Despite the fact that the movies don’t touch the psychological horror that is portrayed in the games, Silent Hill is an atmospheric adaption, that will still leave you feeling mildly satisfied. The main point of criticism is that it often goes for brutality and shock moments instead of focussing on what made the games outstanding - the sheer insanity and the fear that lurks behind every corner. Definitely a film for horror fans, but fans of the game will still have a fair few bones to pick.
Need for Speed
How can you turn a game about illegal road races and escaping from the police into a big-screen hit? Well, you would probably just make another Fast & Furious. Somehow Need for Speed seems to forget what the games are actually about, as a plot lacking in excitement and a weak storyline hampers this film. Why not just make a whole movie, where the driver attempts to get away from the police? A car chase in feature-length. Mad Max: Fury Road strikingly proves that it can work.

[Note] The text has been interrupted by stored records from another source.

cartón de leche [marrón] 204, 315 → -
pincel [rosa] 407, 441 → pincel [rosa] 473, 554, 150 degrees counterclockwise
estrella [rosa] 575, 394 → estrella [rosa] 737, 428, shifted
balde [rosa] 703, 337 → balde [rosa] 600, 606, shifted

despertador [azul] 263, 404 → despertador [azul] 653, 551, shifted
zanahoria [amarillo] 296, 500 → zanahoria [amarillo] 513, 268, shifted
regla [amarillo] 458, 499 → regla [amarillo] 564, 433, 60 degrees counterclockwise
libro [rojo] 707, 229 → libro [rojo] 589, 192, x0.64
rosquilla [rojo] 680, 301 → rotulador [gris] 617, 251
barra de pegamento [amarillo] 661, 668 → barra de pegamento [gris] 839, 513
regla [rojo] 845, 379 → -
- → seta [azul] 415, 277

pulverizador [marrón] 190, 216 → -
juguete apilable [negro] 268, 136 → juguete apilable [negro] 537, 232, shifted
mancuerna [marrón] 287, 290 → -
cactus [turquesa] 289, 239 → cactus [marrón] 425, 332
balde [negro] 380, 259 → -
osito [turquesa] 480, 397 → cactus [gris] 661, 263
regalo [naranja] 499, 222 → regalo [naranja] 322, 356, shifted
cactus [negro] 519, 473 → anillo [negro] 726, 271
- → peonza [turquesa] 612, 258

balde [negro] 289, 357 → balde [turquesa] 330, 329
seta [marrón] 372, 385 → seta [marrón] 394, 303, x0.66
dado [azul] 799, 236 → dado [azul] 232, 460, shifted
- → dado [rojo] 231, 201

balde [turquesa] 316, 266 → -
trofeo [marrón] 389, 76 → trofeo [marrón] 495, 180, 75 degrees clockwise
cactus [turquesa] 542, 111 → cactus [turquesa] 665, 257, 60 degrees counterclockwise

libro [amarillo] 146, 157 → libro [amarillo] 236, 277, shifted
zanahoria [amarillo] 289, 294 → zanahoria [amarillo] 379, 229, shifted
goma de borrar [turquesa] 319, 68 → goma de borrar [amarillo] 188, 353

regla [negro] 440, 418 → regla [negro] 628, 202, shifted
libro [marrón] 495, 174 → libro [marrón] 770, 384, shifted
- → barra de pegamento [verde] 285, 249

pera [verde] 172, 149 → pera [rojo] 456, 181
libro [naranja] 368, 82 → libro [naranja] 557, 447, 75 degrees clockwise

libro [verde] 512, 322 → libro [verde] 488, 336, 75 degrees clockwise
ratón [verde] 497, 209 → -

A mansion full of zombies and hidden labs, bursting sculls, splatter, blood and cerebral matter. How hard can it be to make something out of that? The story basically sells itself. Resident Evil has a major advantage over its competitors: Milla Jovovich. The movie itself isn’t really ground-breaking in the zombie genre, but who wouldn’t want to watch Milla freeing herself from a mob of zombies by bashing, shooting and slaughtering them cold-heartedly? The movies have adapted one fact perfectly: the trashy, cheap experience of B-movie zombie-butchery. The movies don’t aim for more than that - and, let’s be honest, neither do the games.
The first attempt at bringing the snazzy suit wearing assassin to the big screen wasn’t bad, but it wasn’t good either. Timothy Olyphant’s portrayal of the ice-cold killer resulted in 90 minutes of harmless entertainment to kill time, but generally Hitman was a bland and dull addition to an already bloated genre, and the fans let that be known. Can Hitman: Agent 47 be better?